# Who Barfs??



## grahama (May 4, 2009)

Hi all,

just wondering who feeds thier viz the BARF diet? Peanut seems to be getting bored with the dried food we are giving her and today we mixed in some raw minced chicken. Well she chased the empty bowl round the floor for ages, think she liked it 

We are thinking of this as a regular thing with maybe a switch to BARF totaly when she is older.

Any thoughts ??

Graham


----------



## Crazy Kian (Aug 10, 2009)

Kian went throught this a month or two back. 
We ended up switching his food to a "better" puppy kibble but we still mix it with rice to help with his stool.


----------



## jas (Mar 31, 2009)

Oscar is 8 months and I'm thinking of trying him on BARF when hes about 18months old, I give him raw chicken wings now as a treat and he loves them. Only problem i have with barf is that it may mean extra prep work!


----------



## grahama (May 4, 2009)

Hi,

I know what you mean about the extra prep work, but there are companies who do frozen deliveries of ballanced barf meals, (human grade meat, fruit and veg, no cerial filers), which can be supplimented with bones, offal etc.

I have just received my first order from Natural Instinct in the UK and just finishing off an interim minced chicken before start with it.

Just at the start myself!!

Graham


----------



## tgrove (Mar 5, 2009)

i do my own raw diet and will never go back to anything else. My V wouldn't eat the kibble and when she did, she broke out in a bad rash.


----------



## Moreteyne (Jan 8, 2009)

Been BARFing for almost two years, eight dogs and eight cats all on it.


----------



## jas (Mar 31, 2009)

Grahma, I've checked the website, which food do you get?

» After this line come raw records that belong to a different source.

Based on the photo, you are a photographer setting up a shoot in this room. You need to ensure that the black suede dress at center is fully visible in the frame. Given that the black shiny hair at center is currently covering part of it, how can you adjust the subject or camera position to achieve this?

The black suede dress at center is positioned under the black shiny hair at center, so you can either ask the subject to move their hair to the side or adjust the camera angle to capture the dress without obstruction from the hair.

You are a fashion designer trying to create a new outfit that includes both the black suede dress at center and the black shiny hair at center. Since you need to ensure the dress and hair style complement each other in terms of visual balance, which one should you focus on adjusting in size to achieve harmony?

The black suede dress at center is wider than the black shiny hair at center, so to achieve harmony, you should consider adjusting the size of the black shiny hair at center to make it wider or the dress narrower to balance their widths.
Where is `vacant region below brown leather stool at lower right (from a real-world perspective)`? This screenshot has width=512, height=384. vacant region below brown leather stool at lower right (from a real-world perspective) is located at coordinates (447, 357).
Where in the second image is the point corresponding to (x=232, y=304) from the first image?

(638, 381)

I want something that is BARF but is complete in a pouch. I really don't even prep myself food so the dog has no chance!!


----------



## grahama (May 4, 2009)

Hi Jas,

I use the natural chicken, and I give her 100g 3 times per day. It is a complete meal and it looks nice, (for dog food!). I have loads of dry food I bought before Peanut decided she was not getting along with it so I do mix a small amount in with each meal as a top up just to use it up. Peanut is absolutely loving her new food btw and will be increasing the range of food I give her too, chicken wings etc.

Graham


----------



## jas (Mar 31, 2009)

Thanks graham, I rang them yesterday and am ordering some as soon as the dry food is near its end of sack! Do you have to add anything at all to the natural chicken or is everything in there already? Thats what i'm looking for, the guy on the phone says its all in there, fruit, veg , crushed bones etc


----------



## grahama (May 4, 2009)

Hi,

I think it's all in there as they say. Other raw food products are just meat and they need adding to. I only add the dry kibble as I have a sack full left and she isn't putting on weight so I add to the raw food. This will stop whenI have used it all up. 

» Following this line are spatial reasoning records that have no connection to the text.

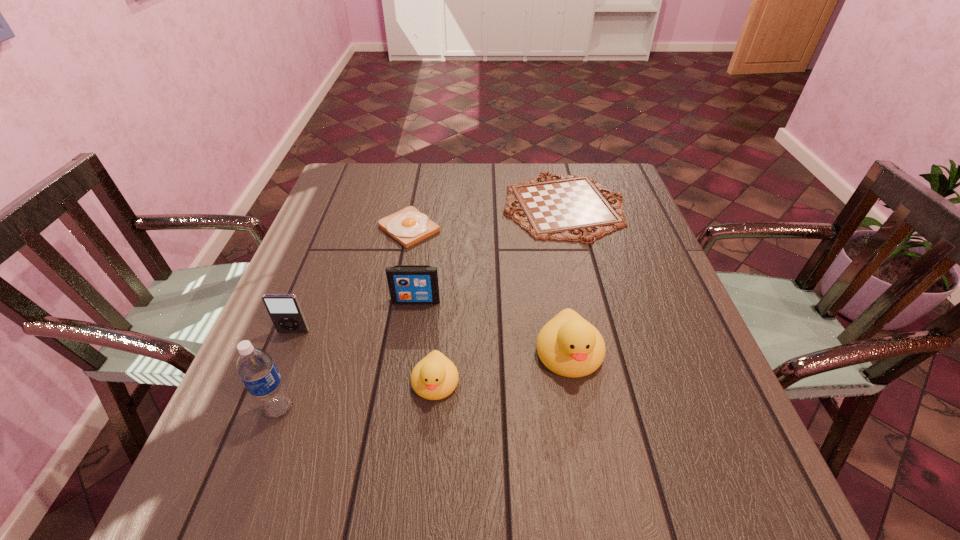
You are a GUI agent. You are given a task and a screenshot of the screen. Output one action in this format:
    pyautogui.click(x=<x>, y=<y>)
    Task: Click on the free space located on the face of the right duckling
    
    Given the screenshot: What is the action you would take?
    pyautogui.click(x=582, y=423)

Where is `vacant space situated 0.190m on the front screen of the farther iPod`? The width and height of the screenshot is (960, 540). vacant space situated 0.190m on the front screen of the farther iPod is located at coordinates (405, 375).

The width and height of the screenshot is (960, 540). I want to click on free point located on the left of the shortest object, so click(x=468, y=206).

Identify the location of vacant space located on the front of the toast. (382, 369).

What are the coordinates of `free space located 0.210m on the front-facing side of the left iPod` in the screenshot? It's located at (256, 424).

The image size is (960, 540). I want to click on free space located 0.110m on the back of the water bottle, so click(300, 349).

Where is `object present at the far edge`? This screenshot has width=960, height=540. object present at the far edge is located at coordinates (568, 208).

Identify the location of duckling present at the near edge. (435, 377).

The image size is (960, 540). I want to click on water bottle positioned at the near edge, so click(256, 368).

Identify the location of iPod located at the left edge. (284, 310).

I gave Peanut her first bone from my butcher today aswell, talk about occupy her for a while, normaly her lunch is done in seconds but the bone she had lasted for hours and she then took herself to her crate for a long sleep, result!! She didn't finish it and has hiden it, can I find it, no !!!

I like this diet ;D

regards,

Graham


----------



## jas (Mar 31, 2009)

Great stuff, how old is Peanut now and how much do you feed? I'm ordering mine today!


----------



## grahama (May 4, 2009)

Peanut is 15 wks now and I feed her 100g 3 times a day. 

She weighs 26lb and they say 2-3% of body weight per day. Thats about 3 %, (by my maths :-[) but the dry i put with it, about 40g per meal adds to this. She is a growing puppy and not putting anything other than nice weight on so I'm happy with that at the moment.

I have started replacing the odd meal with a bone, which she loves, or a small one for a treat and all in all she is doing well. Love this diet, always a clean bowl!!

any other questions just ask,

Graham


ps how old and size is you bundle of fun!


----------



## Sahara (Mar 22, 2009)

I haven't started this yet but I will be doing so in the near future. I've been doing quite a bit of reading about it and at this point, I can't decide whether to purchase it or to make it myself. Anyone making their own? Got any advice? I know it's easier to just buy it but I wouldn't mind making my own if it is not too hard to get everything they need and is cost efficient.


----------



## jas (Mar 31, 2009)

Oscar is 8 months old and I'd say around 22-25kg. I'm going to feed him 200-250g twice a day. I've just ordered from Natural Instincts and also ordered some lamb neck bones from them too. Should all arrive tomorrow, I'nve already started weaning him with some Natures Menu stuff I bought from the local store


----------